André Abreu, directeur plaidoyer et coopération internationale de la Fondation Tara Océan.
Il avait également rappelé l’objectif « 30×30 » (30% des zones marines et terrestres protégées à l’horizon 2030), inscrit dans le Cadre mondial pour la biodiversité de Kunming-Montréal et adopté lors de la COP15 en 2022. Sur cette question sensible des aires marines protégées, pour laquelle la France prône une approche « au cas par cas » s’agissant du chalutage de fond, « nous espérons des annonces significatives au niveau national », reprend André Abreu. « La France se veut et reste perçue comme moteur à l’échelle internationale sur les questions de protection de l’environnement, elle doit se montrer irréprochable sur le plan domestique ».
La non-question américaine
Organisée dix ans après la signature des Accords de Paris et quelques mois avant la COP 30 sur les changements climatiques, qui se déroulera à Belém (Brésil) et où les pays signataires présenteront de nouveaux engagements de réduction des émissions de gaz à effet de serre (Contributions déterminées au niveau national – CDN) pour 2035, la Conférence de Nice constitue un « moment charnière, qui offre l’opportunité de dresser un bilan des progrès accomplis et des écarts à combler pour atteindre les objectifs fixés », estime Loreley Picourt.
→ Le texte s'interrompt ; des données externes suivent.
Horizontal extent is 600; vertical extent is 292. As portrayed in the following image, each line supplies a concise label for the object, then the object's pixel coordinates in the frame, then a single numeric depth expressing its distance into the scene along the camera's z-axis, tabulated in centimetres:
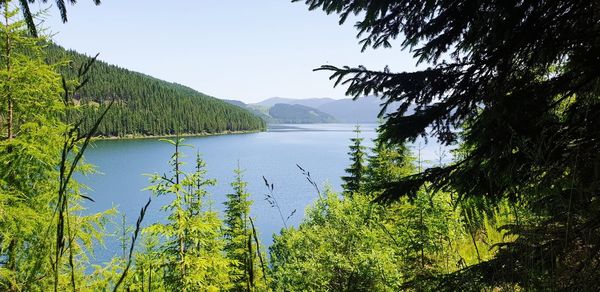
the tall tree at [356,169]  2466
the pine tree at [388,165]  1950
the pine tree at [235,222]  1328
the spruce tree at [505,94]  227
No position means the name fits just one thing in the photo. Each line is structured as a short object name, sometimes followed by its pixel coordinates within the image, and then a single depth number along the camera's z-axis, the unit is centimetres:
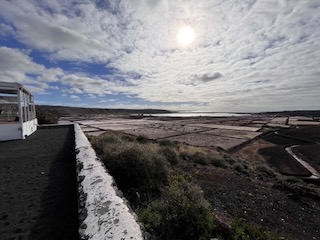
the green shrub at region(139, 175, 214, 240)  430
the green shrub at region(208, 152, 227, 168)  1299
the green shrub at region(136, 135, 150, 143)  1901
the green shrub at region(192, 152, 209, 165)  1280
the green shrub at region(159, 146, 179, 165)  1185
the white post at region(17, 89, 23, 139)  1083
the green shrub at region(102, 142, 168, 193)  665
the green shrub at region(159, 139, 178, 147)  1807
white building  1088
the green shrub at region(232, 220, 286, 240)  474
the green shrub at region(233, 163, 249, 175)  1254
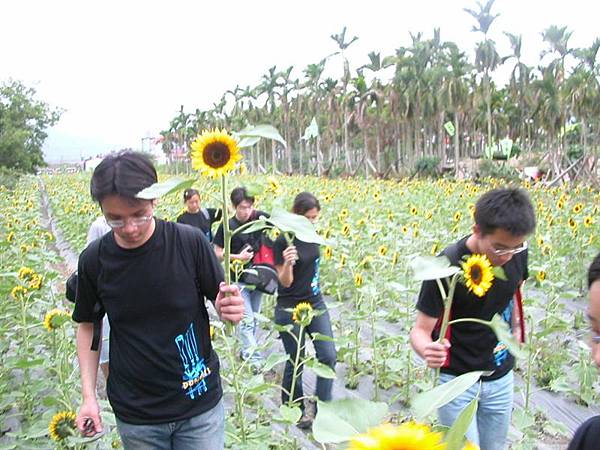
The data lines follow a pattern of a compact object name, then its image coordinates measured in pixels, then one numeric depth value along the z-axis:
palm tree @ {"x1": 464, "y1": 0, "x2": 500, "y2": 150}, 23.30
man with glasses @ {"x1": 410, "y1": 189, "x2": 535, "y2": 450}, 1.76
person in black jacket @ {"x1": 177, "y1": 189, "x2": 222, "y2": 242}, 4.68
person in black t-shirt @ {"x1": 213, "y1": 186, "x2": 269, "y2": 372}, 3.57
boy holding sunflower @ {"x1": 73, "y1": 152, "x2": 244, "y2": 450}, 1.60
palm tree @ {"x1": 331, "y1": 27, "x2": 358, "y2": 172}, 30.56
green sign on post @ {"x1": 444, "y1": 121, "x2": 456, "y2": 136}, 17.00
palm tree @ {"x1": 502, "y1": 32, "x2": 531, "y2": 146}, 24.27
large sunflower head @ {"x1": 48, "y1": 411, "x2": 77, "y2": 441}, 1.97
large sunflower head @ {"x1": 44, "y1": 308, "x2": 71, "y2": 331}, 2.20
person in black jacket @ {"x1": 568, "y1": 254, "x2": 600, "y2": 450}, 0.96
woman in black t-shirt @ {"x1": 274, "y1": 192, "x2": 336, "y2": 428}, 3.20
Elle se tiendra dans un contexte géopolitique complexe, avec la sortie annoncée des États-Unis des Accords de Paris, qui sera effective en 2026, et plus généralement la remise en cause de leurs engagements multilatéraux. Enverront-ils une délégation officielle à Nice ? Lors d’un briefing avec la presse le 16 mai, Olivier Poivre d’Arvor, envoyé spécial du président de la République pour l’UNOC, avait indiqué que la présence d’une délégation américaine était toujours incertaine. Mais pour Loreley Picourt comme pour André Abreu, cette question américaine est presque un non-sujet. L’un comme l’autre préfèrent voir l’occasion d’un « sursaut », d’une « opportunité pour les autres pays de réaffirmer leur courage politique et de repositionner leurs pions », et invitent à regarder au-delà des quatre ans de mandat de Donald Trump.
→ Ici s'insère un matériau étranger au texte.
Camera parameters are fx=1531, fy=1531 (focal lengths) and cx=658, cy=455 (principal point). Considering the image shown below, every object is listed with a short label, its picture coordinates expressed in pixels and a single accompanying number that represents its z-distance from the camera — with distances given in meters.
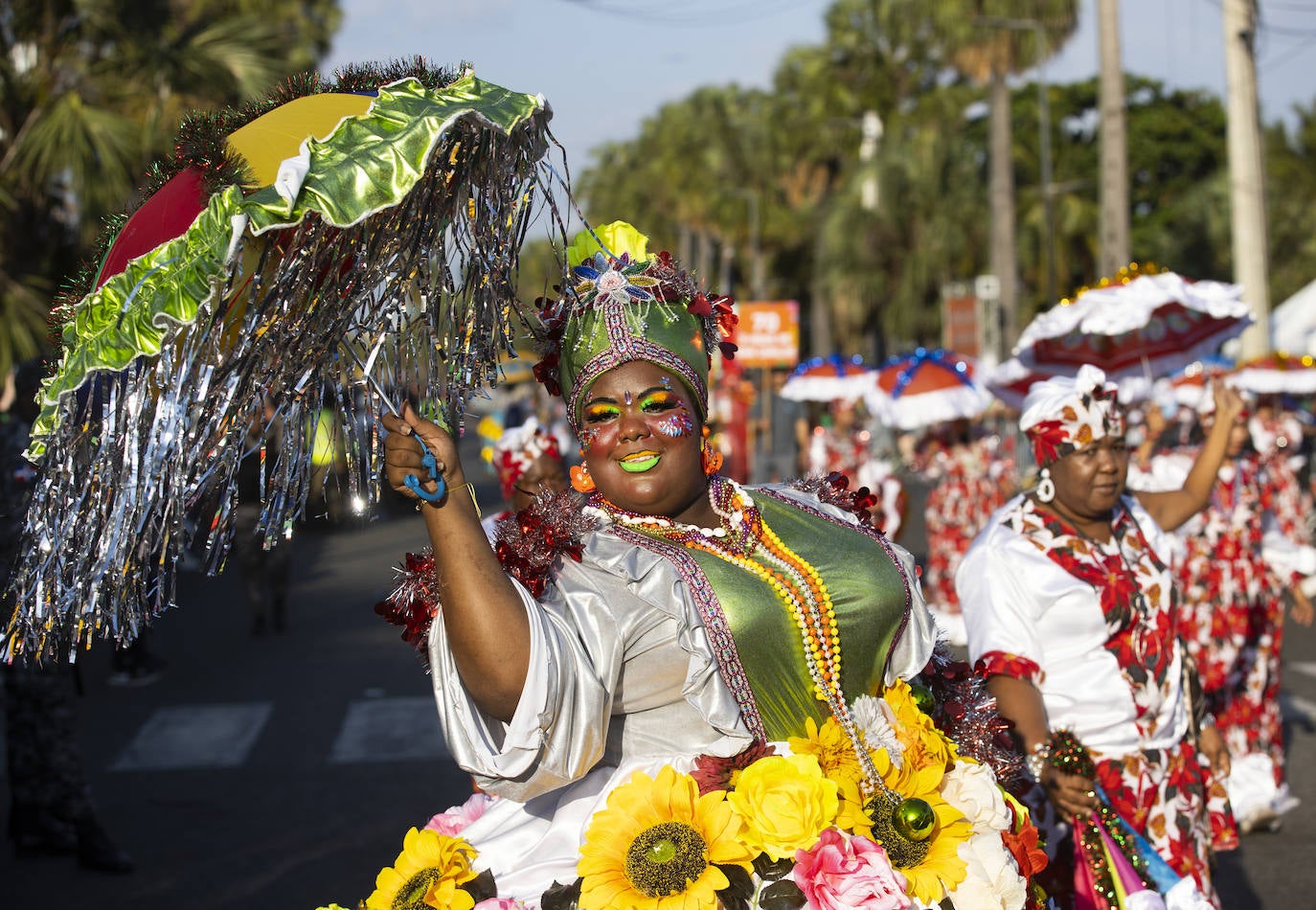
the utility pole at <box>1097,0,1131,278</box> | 17.50
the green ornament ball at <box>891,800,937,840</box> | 3.00
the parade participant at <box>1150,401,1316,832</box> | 7.57
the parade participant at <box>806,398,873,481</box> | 14.92
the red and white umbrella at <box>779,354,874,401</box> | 17.27
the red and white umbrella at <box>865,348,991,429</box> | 12.89
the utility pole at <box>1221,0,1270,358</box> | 16.77
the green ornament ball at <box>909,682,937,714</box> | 3.35
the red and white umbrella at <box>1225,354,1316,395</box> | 12.73
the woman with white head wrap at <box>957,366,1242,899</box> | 4.42
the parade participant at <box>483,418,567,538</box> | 6.74
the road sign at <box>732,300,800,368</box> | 28.66
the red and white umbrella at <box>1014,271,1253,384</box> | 5.80
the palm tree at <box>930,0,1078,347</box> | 26.53
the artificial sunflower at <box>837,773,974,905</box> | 2.99
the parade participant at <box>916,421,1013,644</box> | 12.90
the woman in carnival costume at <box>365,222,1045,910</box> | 2.69
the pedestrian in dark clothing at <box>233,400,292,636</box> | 13.23
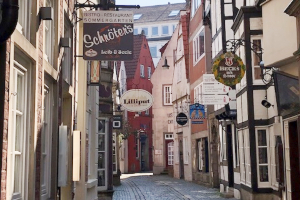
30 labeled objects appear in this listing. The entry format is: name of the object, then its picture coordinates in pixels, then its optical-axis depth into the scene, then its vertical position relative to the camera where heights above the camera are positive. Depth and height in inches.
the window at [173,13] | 3016.2 +790.5
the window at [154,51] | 2913.9 +565.5
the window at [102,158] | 687.1 -4.7
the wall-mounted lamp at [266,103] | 619.5 +56.7
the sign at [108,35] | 391.2 +86.5
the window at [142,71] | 2025.1 +311.9
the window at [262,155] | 660.1 -2.9
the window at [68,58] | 398.8 +72.5
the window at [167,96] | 1754.4 +187.3
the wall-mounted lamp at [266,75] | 593.9 +89.8
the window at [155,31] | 3004.4 +684.3
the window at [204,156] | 1083.8 -5.5
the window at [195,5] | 1096.9 +309.3
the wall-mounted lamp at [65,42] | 350.0 +72.9
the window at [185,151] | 1282.7 +6.1
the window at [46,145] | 312.3 +5.9
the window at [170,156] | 1715.1 -7.5
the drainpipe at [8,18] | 200.4 +51.1
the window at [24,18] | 262.9 +67.8
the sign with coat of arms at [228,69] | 587.8 +91.5
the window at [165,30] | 2961.1 +680.2
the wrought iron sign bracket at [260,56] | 604.6 +111.3
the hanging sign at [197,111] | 977.6 +76.6
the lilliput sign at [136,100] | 712.4 +72.1
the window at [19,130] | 239.1 +11.7
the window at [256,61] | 655.5 +112.0
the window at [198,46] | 1060.7 +216.7
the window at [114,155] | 1092.8 -2.6
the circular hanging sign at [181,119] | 1106.7 +70.8
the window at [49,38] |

« Peut-être est-ce l’électrochoc dont nous avions besoin pour créer de nouvelles alliances ? », s’interroge Loreley Picourt, qui prône au passage un changement de dimension : « Les coopérations régionales peuvent avoir une véritable incidence sur le global. C’est aussi du multilatéralisme, à plus petite échelle, et avec différentes entités. Pour autant, le multilatéralisme global n’est pas mort », insiste la directrice générale de la Plateforme Océan & Climat.